# [Task description]
What you give back must match the data exactly, minus the pictures.

=== Data provided ===

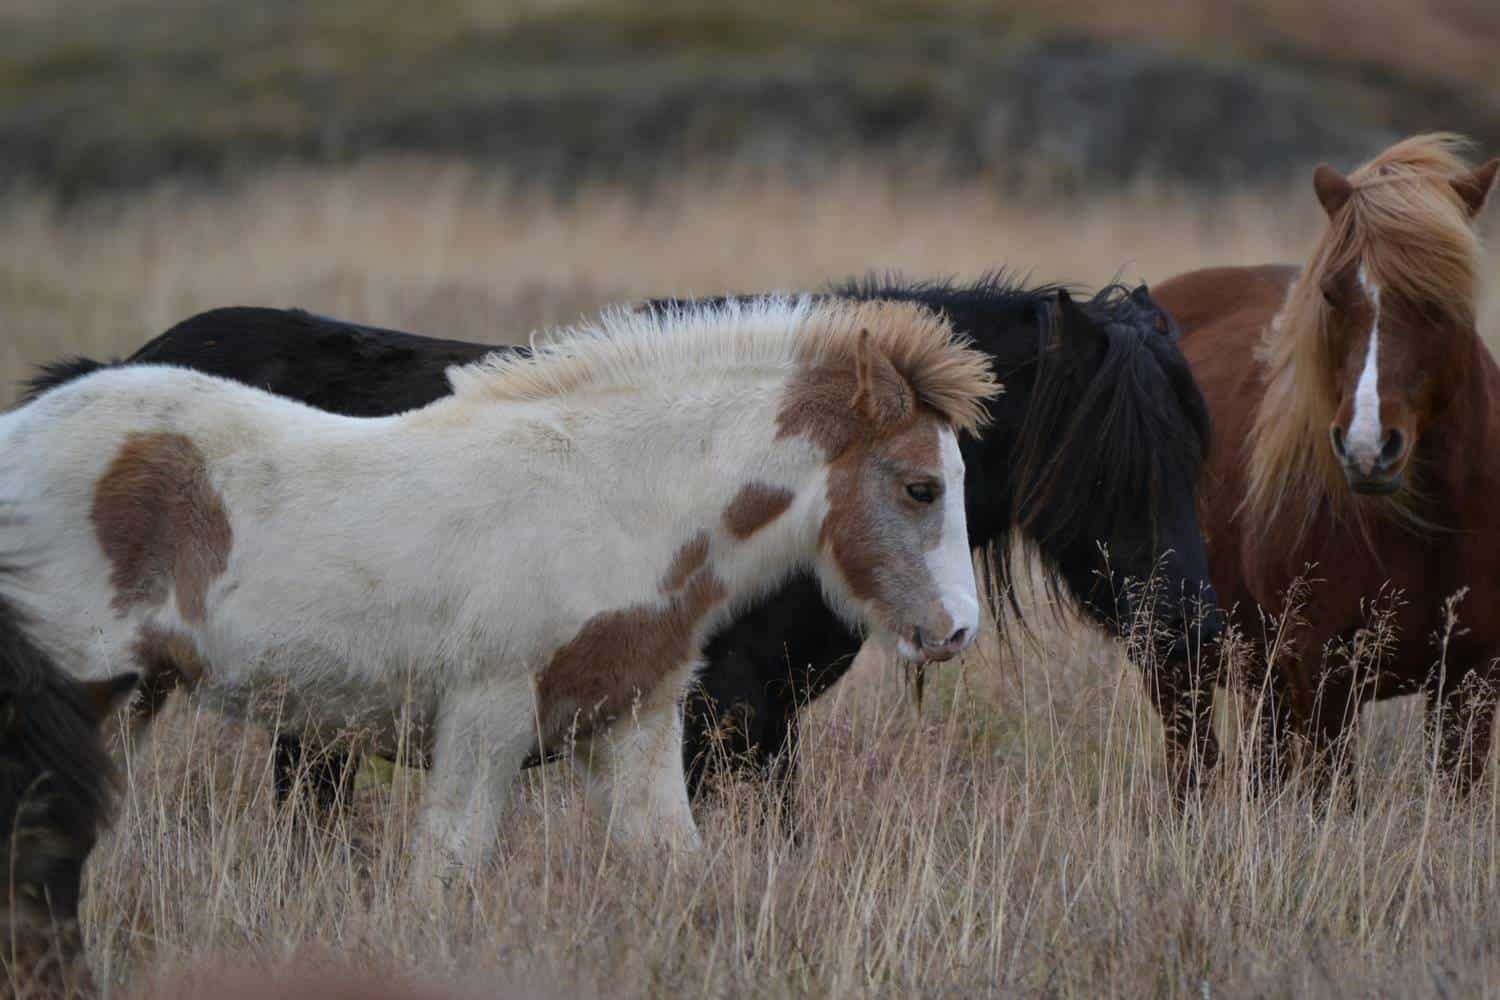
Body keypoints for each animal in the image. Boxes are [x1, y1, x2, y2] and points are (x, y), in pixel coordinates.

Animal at [0, 301, 996, 881]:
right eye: (920, 487)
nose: (954, 631)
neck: (607, 498)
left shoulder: (635, 718)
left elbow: (676, 865)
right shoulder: (486, 716)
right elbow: (450, 869)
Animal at [1152, 132, 1500, 791]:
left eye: (1438, 300)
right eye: (1335, 293)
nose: (1367, 448)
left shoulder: (1473, 677)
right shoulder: (1326, 678)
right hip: (1170, 650)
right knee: (1193, 764)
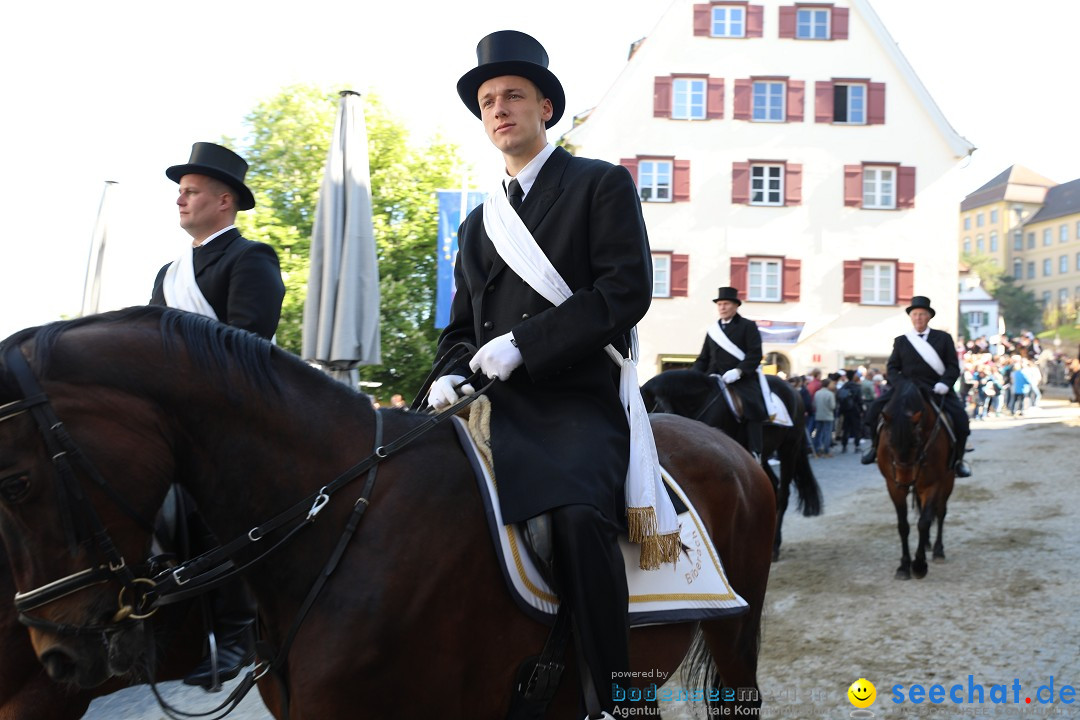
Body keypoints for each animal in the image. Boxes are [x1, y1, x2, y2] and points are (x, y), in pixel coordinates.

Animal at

===

# [Expected answer]
Body keypoints for each animal in the image. Boxes are [x1, y1, x2, y2] and points are (x, y), in pixel coordinates.

Animal at [0, 301, 996, 881]:
right eye: (920, 487)
nose: (954, 631)
neck: (607, 498)
left shoulder: (635, 718)
left elbow: (676, 865)
right shoulder: (486, 716)
right elbow: (450, 869)
Animal at [1152, 132, 1500, 791]:
left eye: (1438, 300)
right eye: (1335, 293)
nose: (1367, 448)
left shoulder: (1473, 677)
right shoulder: (1326, 678)
right hip: (1170, 650)
right knee: (1193, 764)
Body keypoints for each animal in the image. Boxes are [x1, y1, x2, y2] and points are (x, y), in pixel coordinates.

Animal at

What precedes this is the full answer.